Derive field

The Derive field operation creates a new field that combines the values of other fields. The new string will be made up of substrings, which may be constants (strings of any characters), values from other columns, or new data added based on a rule. For example, you can use this operation to take a customer's first and last names from two different columns and place the combined full name into one column. For more information, see Operations.

Configuration

  1. In the New column name field, specify the column into which combined data should be written. You can either provide a name for a new column of specify the name of an existing column.

    If you specify the name of an existing column, the operation will overwrite its data.

  2. In the New column value field, specify the substrings to be copied into the column you specified above. The operation will pick out the specified substrings and place them into that column.

    To copy a substring, you must also specify its Type and Value (see the table below for details). To add or remove a substring, click the plus or minus icon.

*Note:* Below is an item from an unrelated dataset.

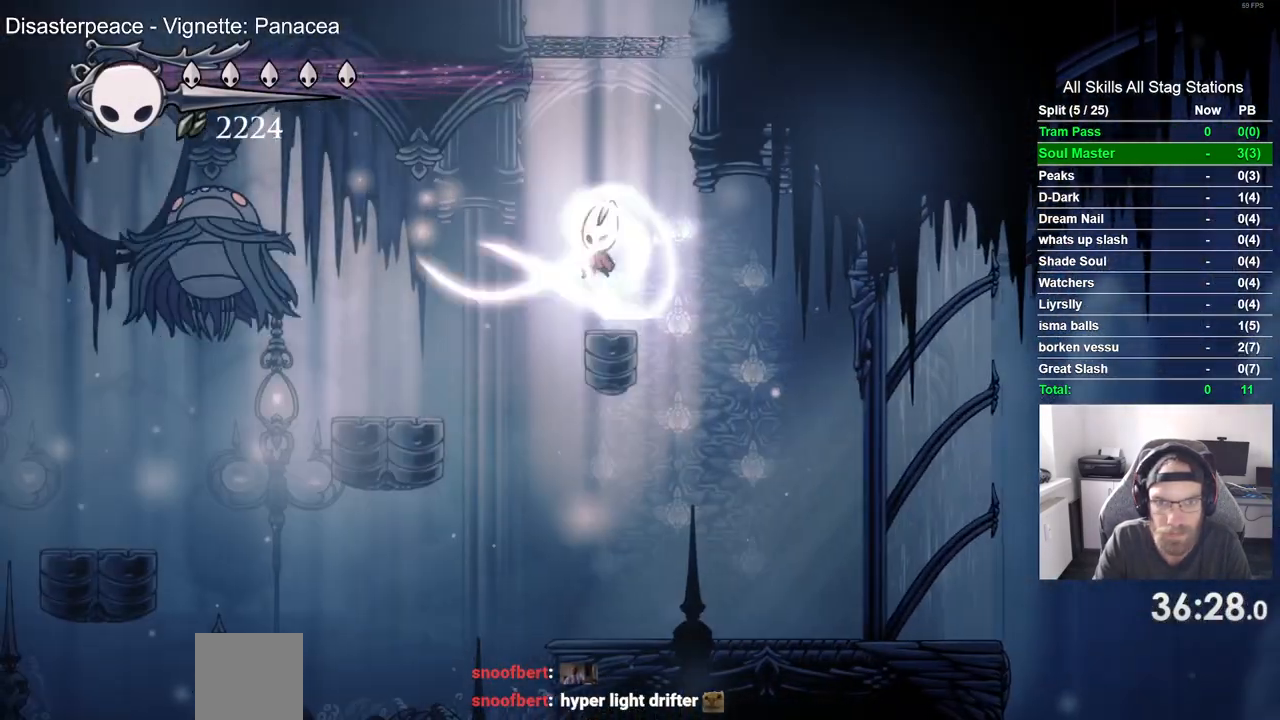
{"buttons": [], "left_stick": "center", "right_stick": "center", "events": [[17, "R1", "up"]]}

    The Preview area will display the result of running the configured operation on the first row.

    Type Description
    Field

    Copies data from a field.

    Value: The name of a field from which to copy data.

    Constant

    Adds a constant.

    Value: Any characters (space, digits, letters, etc.).

    Case

    Adds data based on a rule specified for a field.

    Value: Select a column name and specify a rule for adding a new substring.

    Case is an if-elseif-else statement. For each condition, specify Contains, Starts with, or Ends with, and specify a new string after Then. This string will be placed into the new field if the original value meets the condition.

    Click Add condition to branch an if-elseif-else statement. See Using type Case for details.

  3. If required, use a filter and preview the results of the operation. For details, see Using filters with operations.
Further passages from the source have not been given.